Except it's not quite that simple. You can do a null check for Model == null all day long, but Glass isn't returning null there. Instead, you get the dreaded YSOD saying that the model expected a type of "your model" and instead got a default Sitecore rendering model instead. Now, you can get around this by going into Sitecore, under Layouts, and using the Models section to create a model entry and attach it to your rendering definition. But that's extra database stuff and you don't absolutely have to do that. Instead, use your good old MVC pattern.

It's pretty straightforward...create a controller rendering entry in Sitecore, create a controller and its related view, reference the controller class and action name in the Sitecore entry. And even if you're just retrieving the model as-is and passing it on, you can do that with simple code. Or, you can process things more, use a view model, and pass in more complex results. But the best thing is, you stay consistent with your other renderings that might return results based on search results, for example, that have to be controllers. And it creates an easy grouping to follow in a Helix pattern, to boot.

What about those null renderings, though? Well, now you can do a check to see if your model class is null after attempting data retrieval and pass null onto the view, then your null check on the view will work as you expect. I've also seen some other ways to do this without the explicit null checks in your code...there's this blog link that describes creating an attribute for your controller action that requires a datasource, and either provides a contextual message to the missing source in experience editor, or returns an empty result in normal mode (and thus handles your null check for you).
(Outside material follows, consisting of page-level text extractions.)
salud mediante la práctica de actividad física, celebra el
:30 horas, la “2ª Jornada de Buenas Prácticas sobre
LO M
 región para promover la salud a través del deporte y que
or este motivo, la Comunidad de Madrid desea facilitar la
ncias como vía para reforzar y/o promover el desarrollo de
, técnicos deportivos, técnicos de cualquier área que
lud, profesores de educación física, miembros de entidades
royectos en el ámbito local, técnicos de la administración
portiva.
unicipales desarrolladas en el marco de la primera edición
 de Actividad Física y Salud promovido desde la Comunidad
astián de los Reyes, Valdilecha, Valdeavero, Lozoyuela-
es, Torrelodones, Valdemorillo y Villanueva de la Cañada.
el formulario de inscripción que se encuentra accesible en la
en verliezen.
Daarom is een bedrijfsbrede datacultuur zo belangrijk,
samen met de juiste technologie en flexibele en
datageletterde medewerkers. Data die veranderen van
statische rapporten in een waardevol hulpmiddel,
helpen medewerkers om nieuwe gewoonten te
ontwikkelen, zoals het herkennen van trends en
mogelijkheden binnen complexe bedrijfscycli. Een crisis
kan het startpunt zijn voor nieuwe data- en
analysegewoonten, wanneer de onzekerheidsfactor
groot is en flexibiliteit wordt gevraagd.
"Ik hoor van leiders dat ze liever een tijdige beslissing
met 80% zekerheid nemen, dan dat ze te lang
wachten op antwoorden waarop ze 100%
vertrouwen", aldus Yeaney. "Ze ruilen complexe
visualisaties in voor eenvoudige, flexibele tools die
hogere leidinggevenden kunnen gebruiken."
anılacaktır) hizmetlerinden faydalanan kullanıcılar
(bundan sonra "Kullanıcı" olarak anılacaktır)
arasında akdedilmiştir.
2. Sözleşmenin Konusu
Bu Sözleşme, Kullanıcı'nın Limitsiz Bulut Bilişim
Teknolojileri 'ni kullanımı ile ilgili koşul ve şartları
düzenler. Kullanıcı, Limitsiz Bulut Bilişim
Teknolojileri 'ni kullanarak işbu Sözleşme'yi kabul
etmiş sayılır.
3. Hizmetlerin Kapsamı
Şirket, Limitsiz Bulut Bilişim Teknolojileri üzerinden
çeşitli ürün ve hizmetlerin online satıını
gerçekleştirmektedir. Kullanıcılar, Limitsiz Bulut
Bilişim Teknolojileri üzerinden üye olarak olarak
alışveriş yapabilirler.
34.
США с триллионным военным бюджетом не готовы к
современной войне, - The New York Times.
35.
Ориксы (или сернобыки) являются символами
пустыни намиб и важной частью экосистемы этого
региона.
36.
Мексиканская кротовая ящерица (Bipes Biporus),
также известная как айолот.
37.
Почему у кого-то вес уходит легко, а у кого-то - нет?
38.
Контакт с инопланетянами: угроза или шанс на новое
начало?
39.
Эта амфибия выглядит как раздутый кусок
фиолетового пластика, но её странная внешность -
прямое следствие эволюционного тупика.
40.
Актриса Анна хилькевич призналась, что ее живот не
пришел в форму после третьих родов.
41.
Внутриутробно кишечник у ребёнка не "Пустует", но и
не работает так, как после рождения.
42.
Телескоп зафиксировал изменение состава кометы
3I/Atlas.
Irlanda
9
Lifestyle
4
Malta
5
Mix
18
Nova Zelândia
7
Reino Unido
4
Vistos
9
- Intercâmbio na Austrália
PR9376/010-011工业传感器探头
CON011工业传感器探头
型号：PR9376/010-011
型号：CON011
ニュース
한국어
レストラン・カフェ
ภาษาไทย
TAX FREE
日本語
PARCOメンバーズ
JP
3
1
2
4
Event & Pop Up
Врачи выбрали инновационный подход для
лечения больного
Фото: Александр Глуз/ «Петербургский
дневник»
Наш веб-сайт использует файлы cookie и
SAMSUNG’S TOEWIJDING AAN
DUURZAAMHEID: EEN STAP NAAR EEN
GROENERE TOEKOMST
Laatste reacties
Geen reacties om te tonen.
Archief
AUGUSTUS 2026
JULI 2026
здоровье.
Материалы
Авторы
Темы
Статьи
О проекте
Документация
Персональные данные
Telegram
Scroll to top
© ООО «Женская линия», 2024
I'm not saying you should eliminate all view renderings, of course...if you're doing something that's mostly Javascript based like a Twitter widget, or the Coveo widgets, those are view renderings for the most part. But the ability to better control your data processing and result set in a controller rendering makes them a preferable option, in my opinion. I used to be a big view rendering fan because of the simplicity, but to cover all of the possibilities that could trip up your users, the controller rendering can save your bacon.
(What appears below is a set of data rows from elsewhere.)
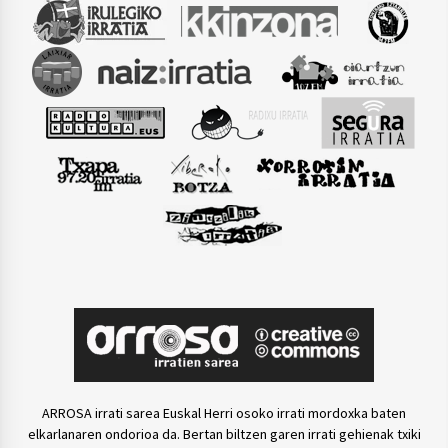
ARROSA irrati sarea Euskal Herri osoko irrati mordoxka baten
elkarlanaren ondorioa da. Bertan biltzen garen irrati gehienak txiki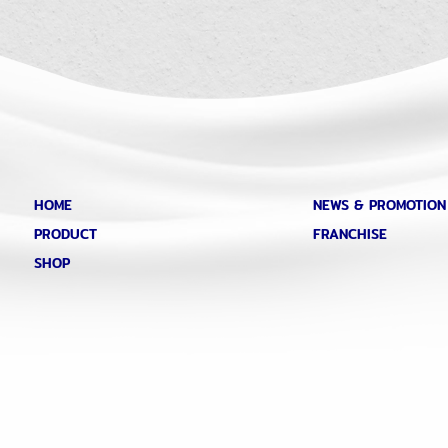
HOME
NEWS & PROMOTION
PRODUCT
FRANCHISE
SHOP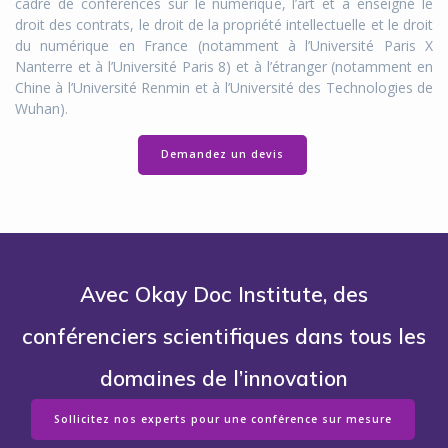
cadre de conférences sur le numérique, l’art et a enseigné le
droit des contrats, le droit de la propriété intellectuelle et le droit
du numérique en France (notamment à l’Université Paris X
Nanterre et à l’Université Paris 8) et à l’étranger (notamment en
Chine à l’Université Renmin et à l’Université des Technologies de
Wuhan).
Demandez un devis
Avec Okay Doc Institute, des
conférenciers scientifiques dans tous les
domaines de l’innovation
Sollicitez nos experts pour une conférence sur mesure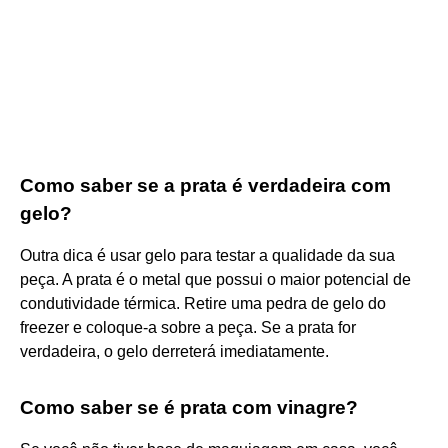
Como saber se a prata é verdadeira com
gelo?
Outra dica é usar gelo para testar a qualidade da sua
peça. A prata é o metal que possui o maior potencial de
condutividade térmica. Retire uma pedra de gelo do
freezer e coloque-a sobre a peça. Se a prata for
verdadeira, o gelo derreterá imediatamente.
Como saber se é prata com vinagre?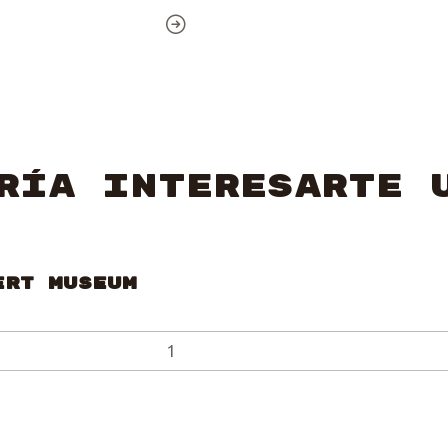
ría interesarte 
ert Museum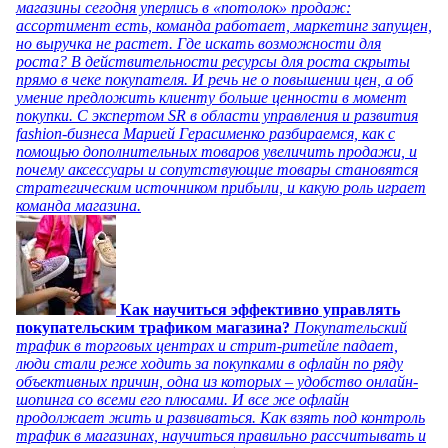
магазины сегодня уперлись в «потолок» продаж:
ассортимент есть, команда работает, маркетинг запущен,
но выручка не растет. Где искать возможности для
роста? В действительности ресурсы для роста скрыты
прямо в чеке покупателя. И речь не о повышении цен, а об
умение предложить клиенту больше ценности в момент
покупки. С экспертом SR в области управления и развития
fashion-бизнеса Марией Герасименко разбираемся, как с
помощью дополнительных товаров увеличить продажи, и
почему аксессуары и сопутствующие товары становятся
стратегическим источником прибыли, и какую роль играет
команда магазина.
Как научиться эффективно управлять
покупательским трафиком магазина?
Покупательский
трафик в торговых центрах и стрит-ритейле падает,
люди стали реже ходить за покупками в офлайн по ряду
объективных причин, одна из которых – удобство онлайн-
шопинга со всеми его плюсами. И все же офлайн
продолжает жить и развиваться. Как взять под контроль
трафик в магазинах, научиться правильно рассчитывать и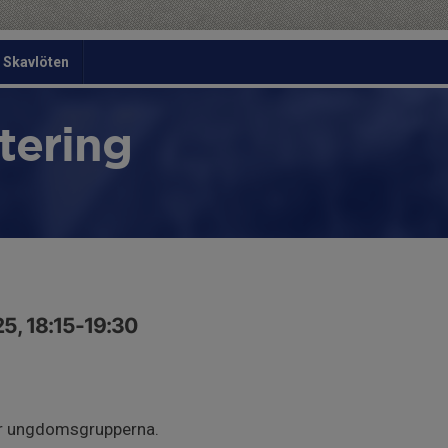
Skavlöten
tering
5, 18:15-19:30
ör ungdomsgrupperna.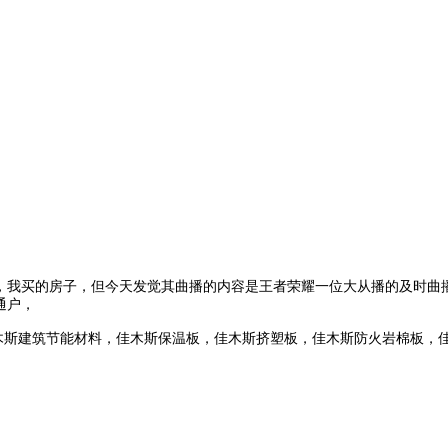
我买的房子，但今天发觉其曲播的内容是王者荣耀一位大从播的及时曲
通户，
木斯建筑节能材料，佳木斯保温板，佳木斯挤塑板，佳木斯防火岩棉板，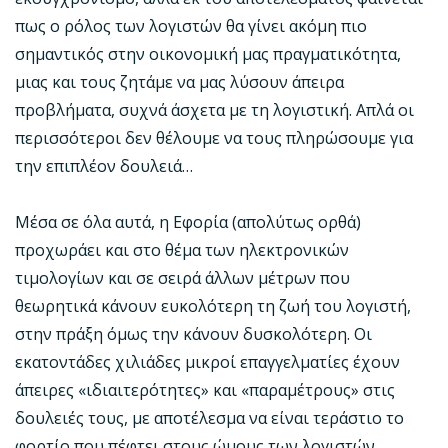
πως ο ρόλος των λογιστών θα γίνει ακόμη πιο
σημαντικός στην οικονομική μας πραγματικότητα,
μιας και τους ζητάμε να μας λύσουν άπειρα
προβλήματα, συχνά άσχετα με τη λογιστική. Απλά οι
περισσότεροι δεν θέλουμε να τους πληρώσουμε για
την επιπλέον δουλειά…
Μέσα σε όλα αυτά, η Εφορία (απολύτως ορθά)
προχωράει και στο θέμα των ηλεκτρονικών
τιμολογίων και σε σειρά άλλων μέτρων που
θεωρητικά κάνουν ευκολότερη τη ζωή του λογιστή,
στην πράξη όμως την κάνουν δυσκολότερη. Οι
εκατοντάδες χιλιάδες μικροί επαγγελματίες έχουν
άπειρες «ιδιαιτερότητες» και «παραμέτρους» στις
δουλειές τους, με αποτέλεσμα να είναι τεράστιο το
φορτίο που πέφτει στους ώμους των λογιστών.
Plus you're not adding a lot of processing code to a thing I used to do was use TDS code generation to get the model mapping from Sitecore, then take advantage of the partial class to "weld" on extra fields, some of which did business logic. If I could go back a few years and knock some sense into myself, I'd realize the smarter way was to just have the model, use the controller to do the business logic, and use a view model if I'm adding fields into the mix. Chalk it up to learning Sitecore and MVC at the same time, I came from the Ektron world where it was still web forms!

In every case when testing this last upgrade I did, if I ran into the YSOD "missing datasource" message, I just went in, changed the view rendering to a controller rendering, added an action in an appropriate controller, and voila, rewiring was complete. It's pretty straightforward to do, and even if you're just doing an upgrade, it may be worth your while to go in and rewire those renderings to add some assurance for your client. And save yourself some sanity to get away from those YSODs.